Theo takes the band to play Hannah's old high school dance in Bonita Vista, then reunites her with childhood friends at a beach bonfire, where everyone shares joyful, irreverent stories about Ginny. That night, Hannah and Theo share their first kiss. The fragile momentum shatters when Hannah's parents visit and reveal that Ginny had been secretly studying for the MCAT, the medical school entrance exam, planning to leave the band. The exam fell on the weekend she drowned. Hannah demands answers from Ginny's ghost aloud, alarming her parents, who realize she is speaking to someone invisible. Her mother tries to take her to the hospital. Hannah throws them out and grabs a bottle of tequila.

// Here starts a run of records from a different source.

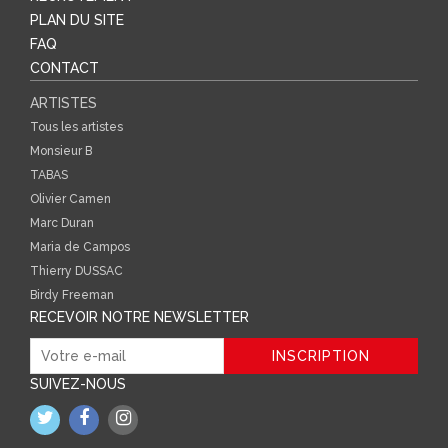
PLAN DU SITE
FAQ
CONTACT
ARTISTES
Tous les artistes
Monsieur B
TABAS
Olivier Camen
Marc Duran
Maria de Campos
Thierry DUSSAC
Birdy Freeman
RECEVOIR NOTRE NEWSLETTER
SUIVEZ-NOUS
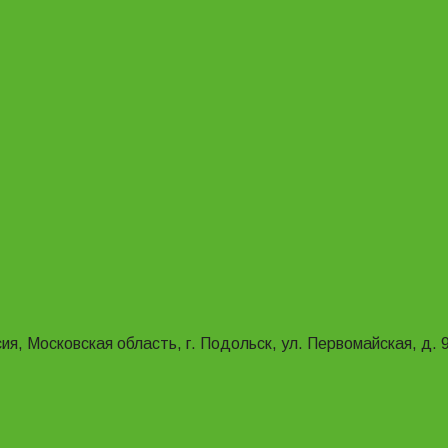
ия, Московская область, г. Подольск, ул. Первомайская, д. 9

Drunk, Hannah drives to Miramar Beach, where Ginny drowned, and wades into the rip current. Ginny's ghost appears and tells Hannah the truth: She is not a ghost but a figment of Hannah's imagination. The current drags Hannah under. Theo, alerted by Kenny's frantic call, swims into the dangerous water and holds her afloat until a Coast Guard officer rescues them.
Hannah wakes in the hospital, confirms she did not intend to end her life, and agrees to seek help. Before entering the Atone Treatment Center, a rehab facility in Malibu, she visits Theo, who is bruised and bandaged from a brawl on the beach. They share a long kiss. In therapy with Dr. Xavier, Hannah begins to accept that Ginny's medical school plan was not a rejection but an act of faith in their bond. In a final conversation on the beach at sunset, she says goodbye to Ginny's ghost. Ginny tells Hannah she always knew how much her sister loved her, says, "I release you," and walks into the horizon.
The Saints' album, One Day, Virginia, becomes a massive commercial and critical success. The band earns five Grammy nominations and announces they will disband after a final performance. At the ceremony, fans line the sidewalks wearing T-shirts bearing Ginny's image. The Saints perform their final song backed by home videos of Ginny's life, and the arena rises for a standing ovation. Hannah wins Song of the Year and thanks Theo, then tells Roger Braverman on live television to go fuck himself, igniting pandemonium. The band wins Record of the Year; Theo dedicates the award to "a little boy who grew up lonely in Virginia, listening to Whitesnake after his father left." Backstage, Hannah tells Theo she loves him but must return to treatment. Six months later, Theo runs Ford Records from a beachfront house in Long Beach, with Kenny and Ripper's new band, the Frontmen, as his first clients. On a brilliant afternoon, he notices a figure walking out of the horizon, shimmering in the sunlight. He steps outside to look, and the novel ends on a note of luminous, unresolved hope.